## WORK REQUEST
State how many lines of the records include the word "shelf"; the reply is that number alone.

[Stored items from a collection]
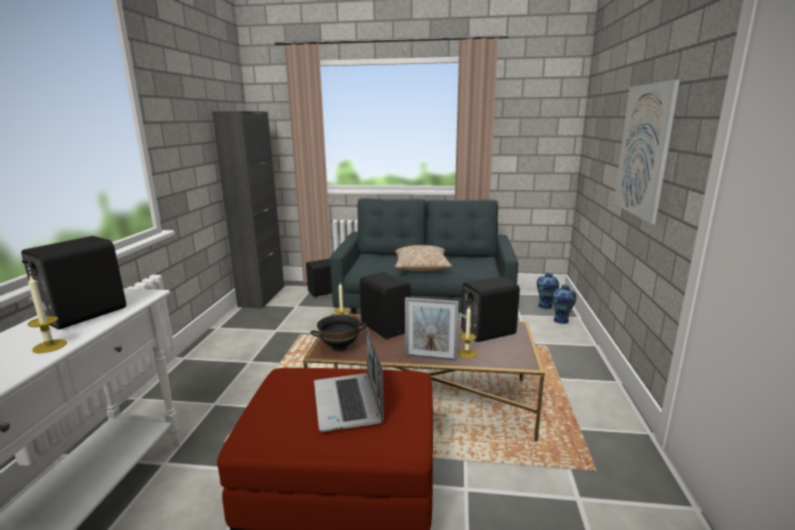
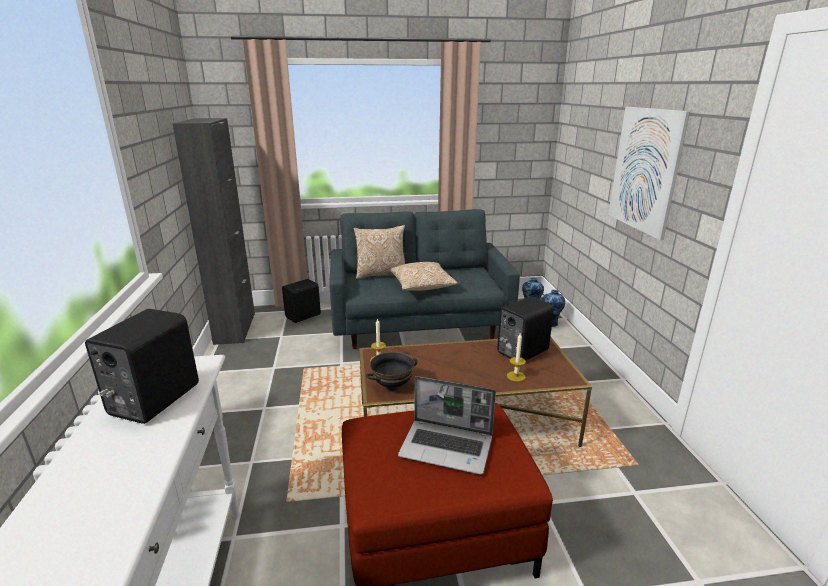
camera: 15 degrees left, 5 degrees up
candle [28,275,67,353] -> none
laptop [314,327,384,432] -> laptop turned 45 degrees counterclockwise [398,376,496,475]
black speaker [360,272,411,339] -> none
picture frame [405,297,459,361] -> none
none -> pillow [353,225,405,279]

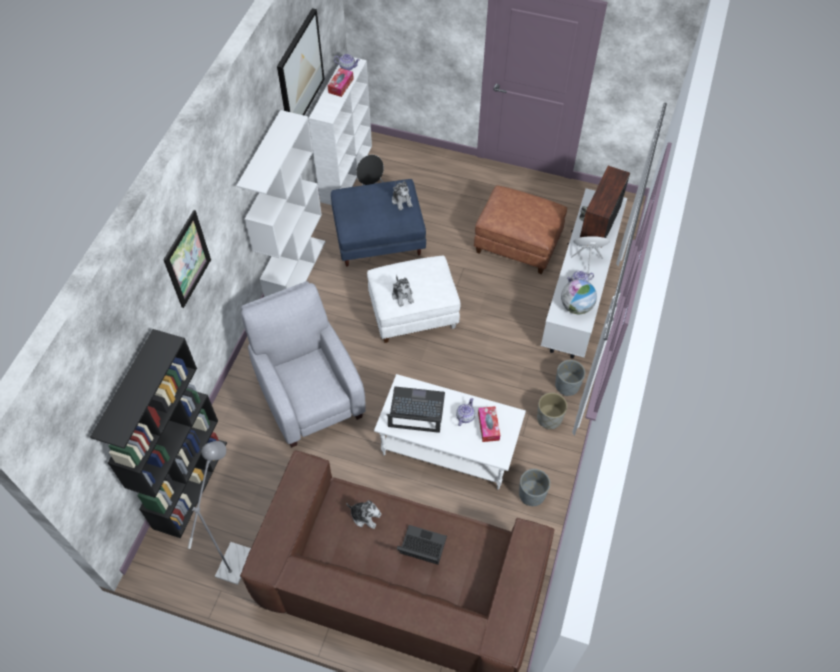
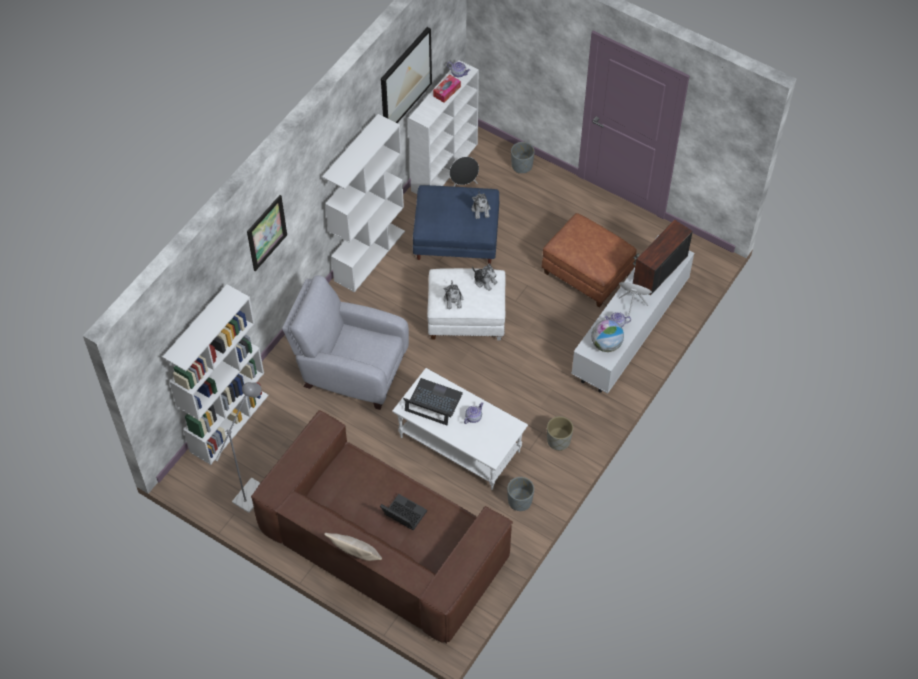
camera: 15 degrees right, 0 degrees up
black bookcase [90,329,227,538] -> white bookcase [163,284,269,465]
grey armchair [241,281,366,448] -> grey armchair turned 60 degrees counterclockwise [282,275,409,410]
plush toy [346,500,382,529] -> plush toy moved to [472,264,498,291]
tissue box [478,406,500,442] -> none
grey planter [555,360,585,396] -> grey planter moved to [511,142,535,173]
none -> beige pillow [324,533,382,561]

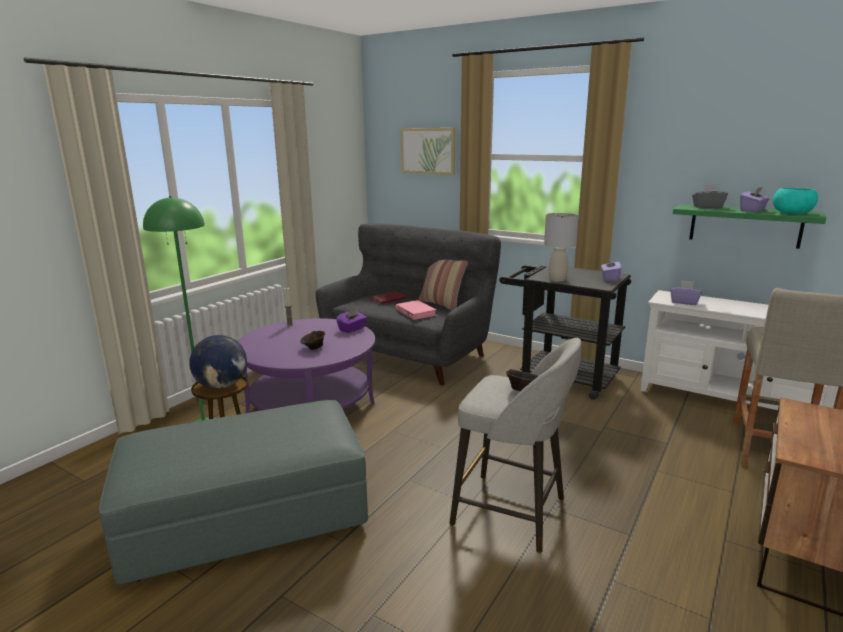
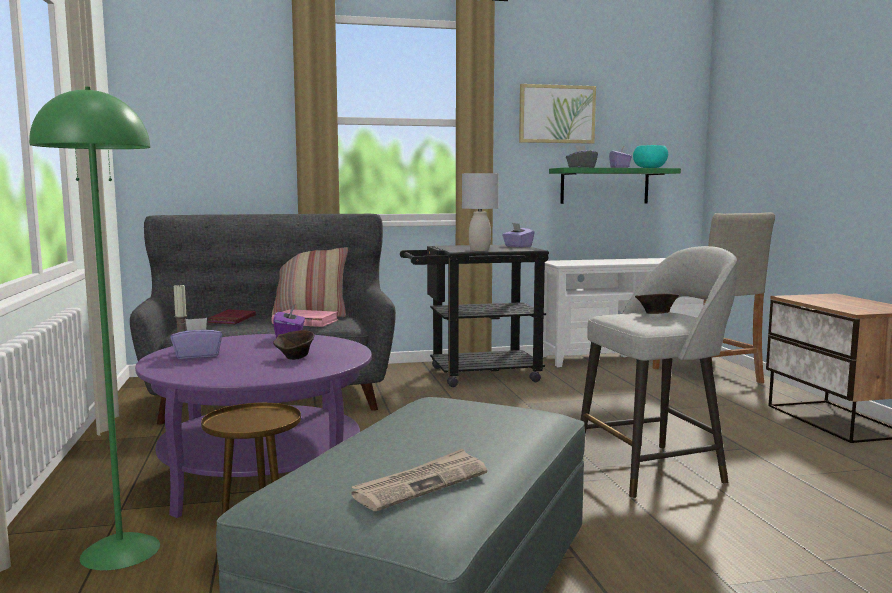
camera: 45 degrees left, 10 degrees down
globe [189,335,247,389] -> none
picture [401,128,455,175] -> picture moved to [519,84,596,144]
purple tissue box [670,280,702,305] -> purple tissue box moved to [171,318,222,359]
none -> newspaper [351,449,487,511]

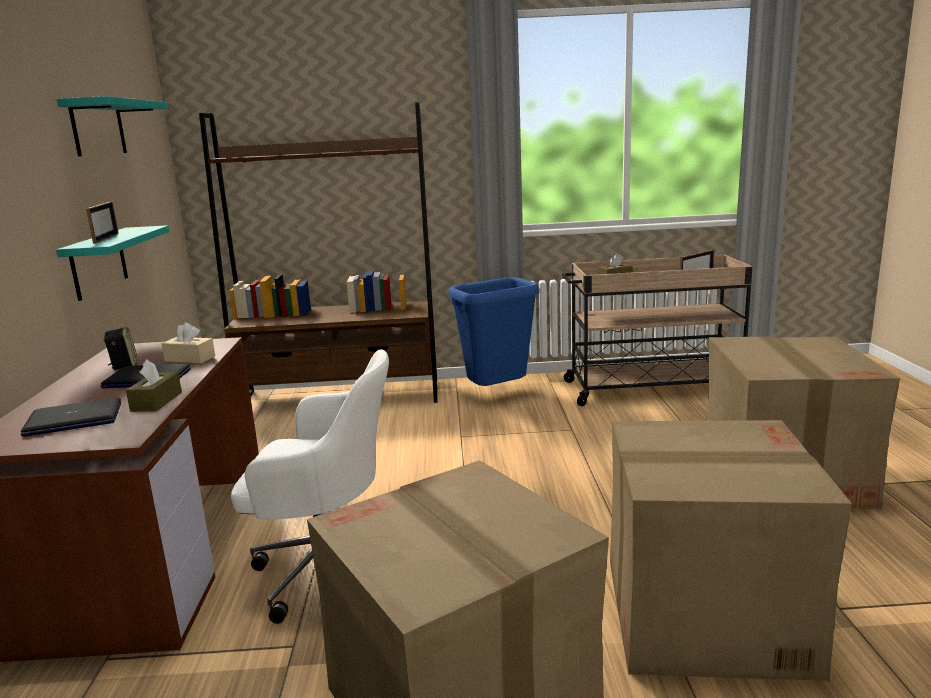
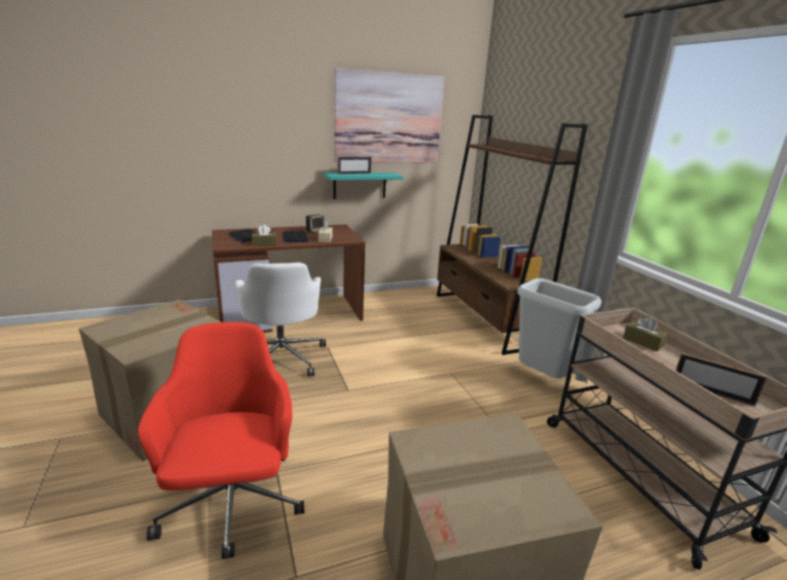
camera: 70 degrees right, 5 degrees up
turquoise shelf [57,96,168,156] -> picture [334,68,444,163]
blue trash can [448,277,539,386] -> grey trash can [517,278,602,378]
cardboard box [610,420,852,681] -> red office chair [138,322,304,559]

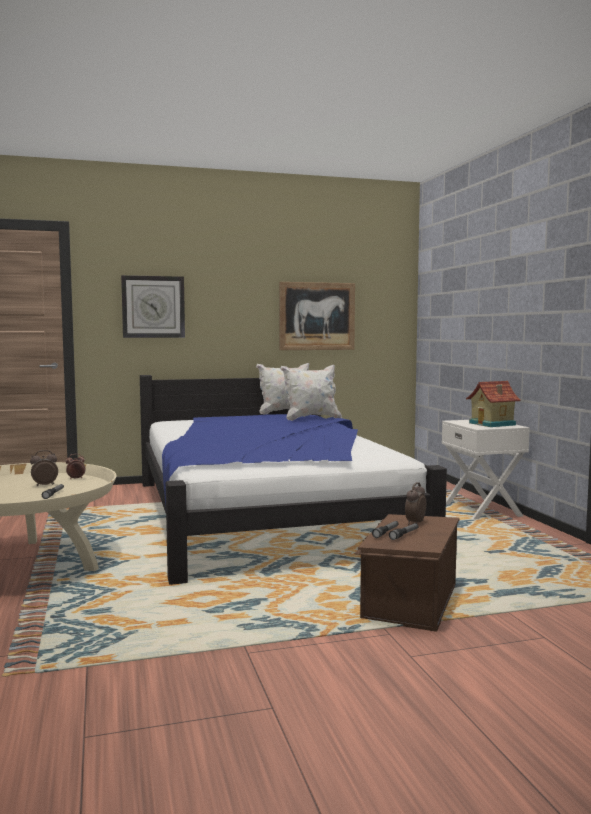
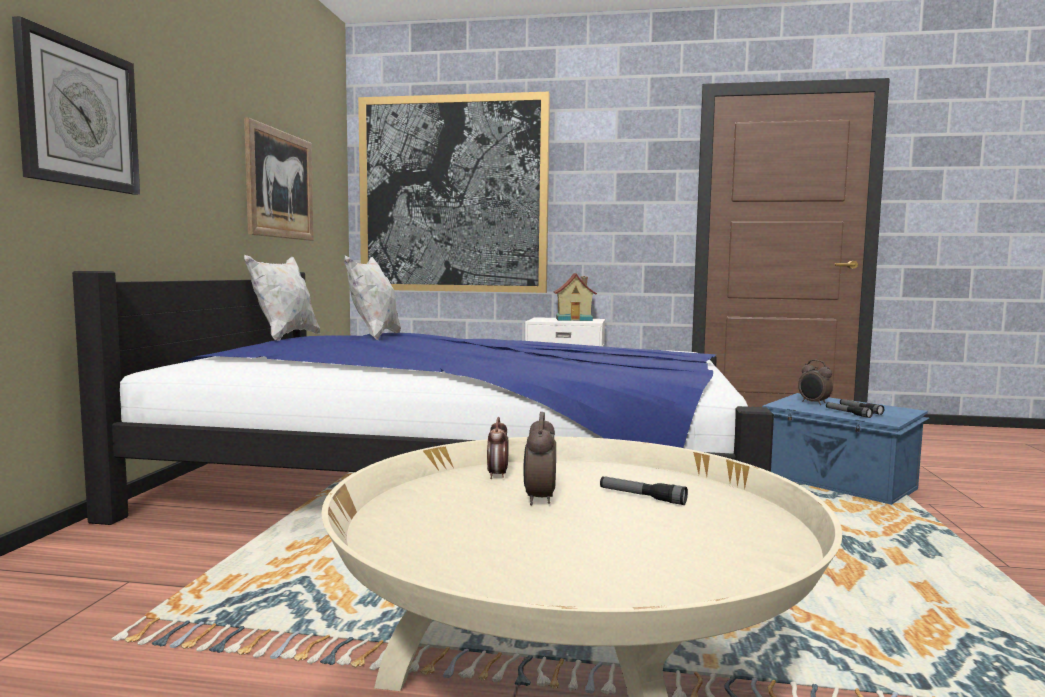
camera: 65 degrees left, 0 degrees up
brown storage box [355,514,460,632] -> blue storage box [762,393,929,505]
none -> picture [358,92,550,293]

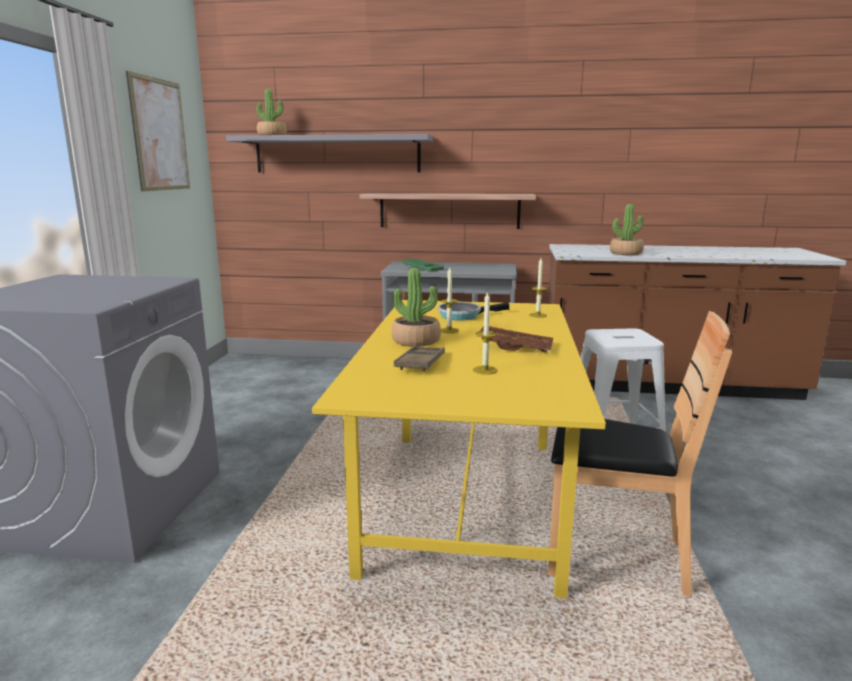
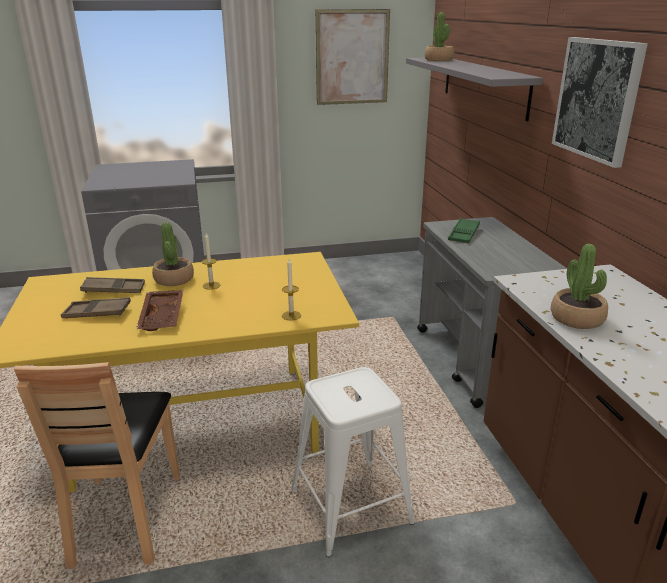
camera: 70 degrees right, 10 degrees up
shelf [360,193,536,229] -> none
frying pan [438,302,509,321] -> none
candle [473,291,498,375] -> brown tray [61,297,131,318]
none -> picture [552,37,648,168]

## TASK ANSWER
2